Introduce a character with an accent
You may have started out with a guy from Manchester UK, however you’ve hit a wall with how far you can take him. How about giving him an accent. Asian? Is he from India or Thailand or maybe Vietnam? You can then build on the ‘hints’ by mentioning e.g. hair colour or clothing styles. You can be vague, or specific by bringing in photographs of relatives or mention key events the character may have seen. The main important aspect is be accurate, do your research, don’t stereotype and try to speak to people from the place itself. It is easy to offend people or look amateur by getting small details wrong, however it can really open up the scope of your novel. Also, it isn’t always necessary to type your dialogue in the accent, it can hinder the flow of the narrative. Credit the reader with the intellect to be able to work that out for themselves.
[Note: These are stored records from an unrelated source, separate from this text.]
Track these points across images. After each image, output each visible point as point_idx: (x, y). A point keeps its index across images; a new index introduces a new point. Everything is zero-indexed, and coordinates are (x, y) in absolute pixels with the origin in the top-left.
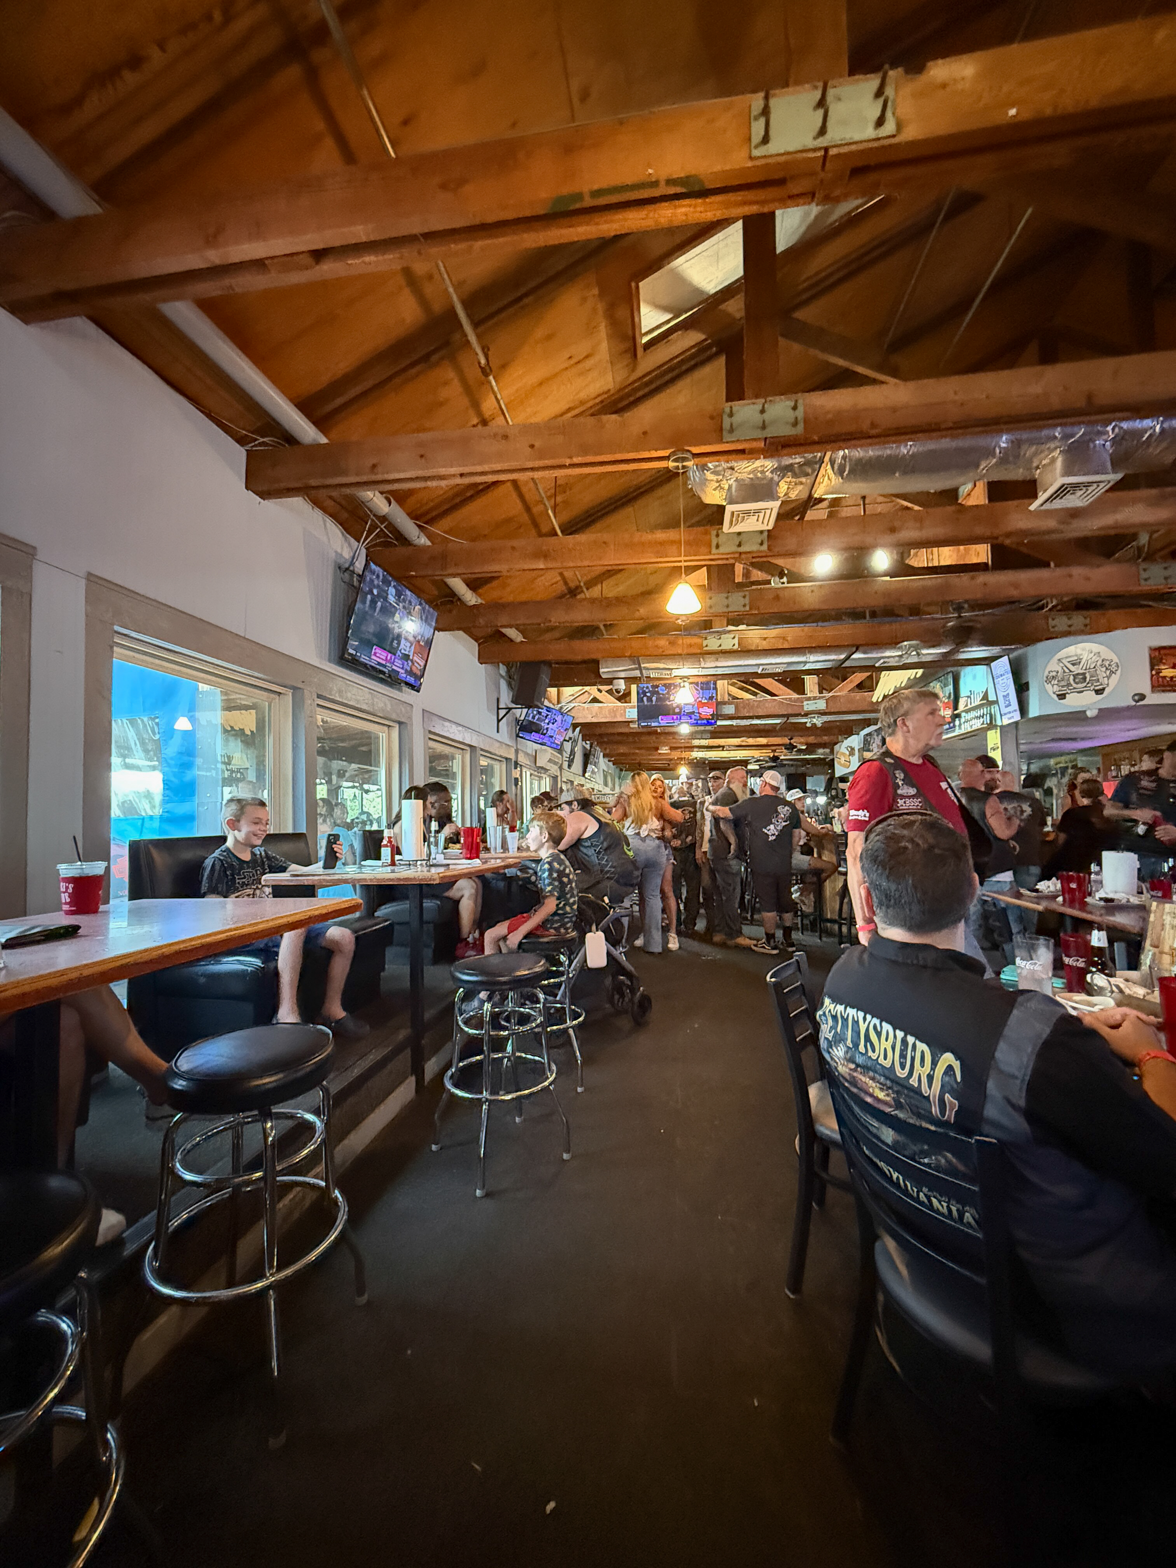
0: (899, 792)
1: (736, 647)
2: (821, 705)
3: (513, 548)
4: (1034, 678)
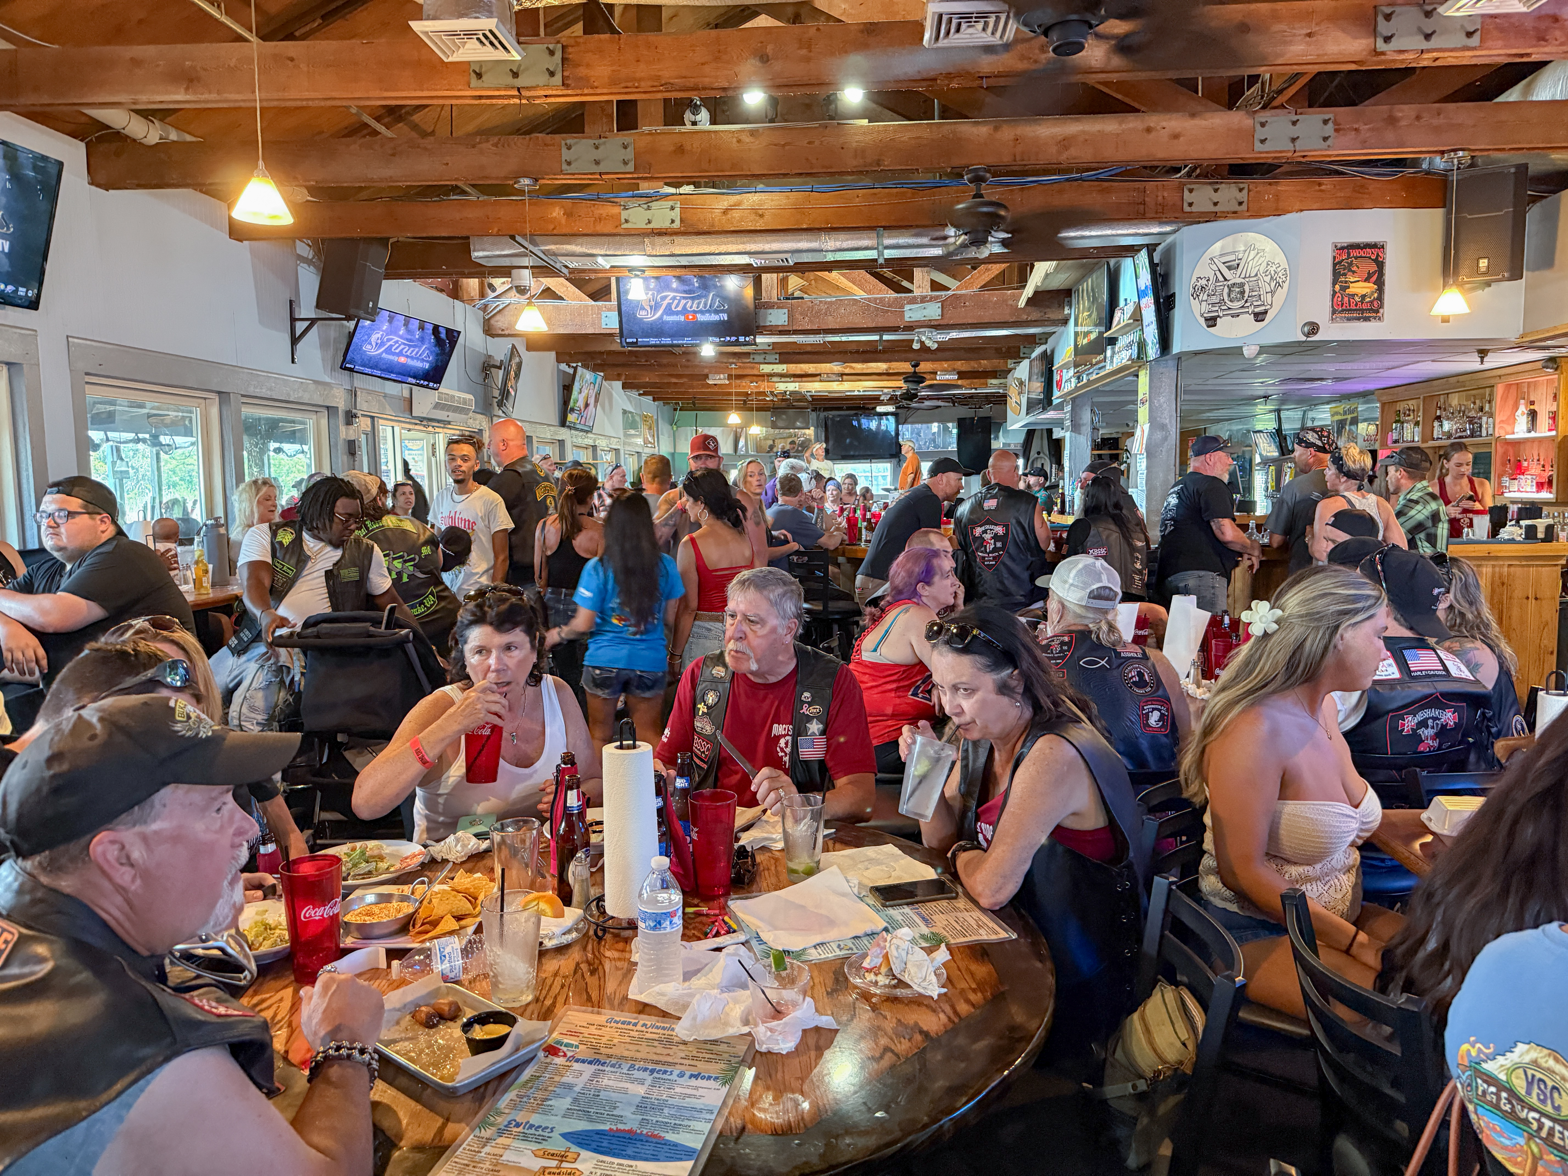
1: (681, 225)
4: (1182, 288)
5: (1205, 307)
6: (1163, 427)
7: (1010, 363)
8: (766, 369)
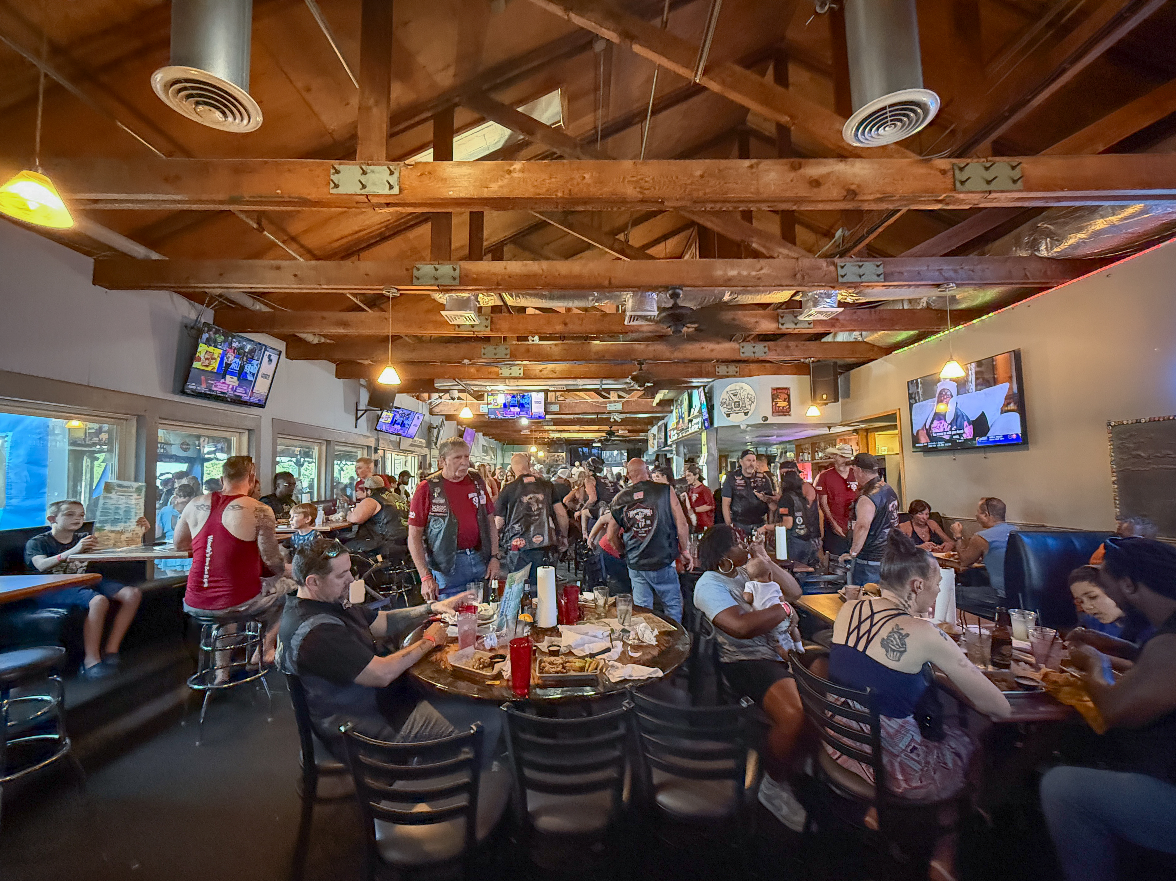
0: (434, 501)
1: (522, 375)
2: (619, 407)
3: (323, 318)
4: (717, 402)
5: (726, 410)
6: (712, 455)
7: (649, 427)
8: (547, 428)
Change temperature, tropics v ice cold
Is your scene fairly boring, hard to add an element of excitement? Why not add in a massive snow fall or flood or heatwave. This can be used to bring unexpected characters in to the plot e.g. with parks filled with sunbathers, or if it’s deep winter a lack of people to witness an event. It also gives you scope to change physical descriptions. In cold weather the baddy has a hood up so is hard to identify. If it’s hot the man driving a ice truck can easily blend in. You could move the whole story to another season or place, or have a freak weather event, your choice.
A map is important – why?
The police find a map on the table. OK so this has become a little bit overdone so avoid that one. How about a mobile phone in the hand of a dead body, it has a map ‘app’ open with a bookstore marked with a flag? OK, so that’s my phone, not the dead body just the map ‘app’ but you get the idea. The map could be a huge artwork in a store, with special significance to the owner. You could just add a chair with a map fabric cover to hint at the character’s love of travel.
Someone gets lost – what is the result
This can be really effective. It can be alien invaders landing on the wrong planet, through to a fairy prince coming across a tower in the woods with a princess locked in. OK the second one may have been done already but you get the idea. Think about when you got lost, did you panic, embrace the experience or just cry? How did you get back on track, was it an adventure or did it scare you? Put those emotions down on paper, they will convince the reader of the event’s significance.
Been here before, but when and why?
If your character has a photographic memory you’ll have incuded this one already. However for the rest of us, scribble down some ideas around when you felt you’d been somewhere but couldn’t recall why. It could be as simple as walking into a shop and knowing where to find an unusual item. Describe how the character reacts and how they recall things. How do you do that? How do you store memories? Do you put them in a memory room or do you easily forget? Talk to your buddies, ask if they’ve had deja vu, did they doubt their sanity or laugh about it?
All of these creative writing prompts are just quick ideas to kickstart your imagination. I want to persuade you to explore ideas. You could commit to spending ten minutes developing each one as part of your daily writing exercises. I’d love to hear if you use any of these and if so how you developed the thread. Now get that pen and paper and start scribbling.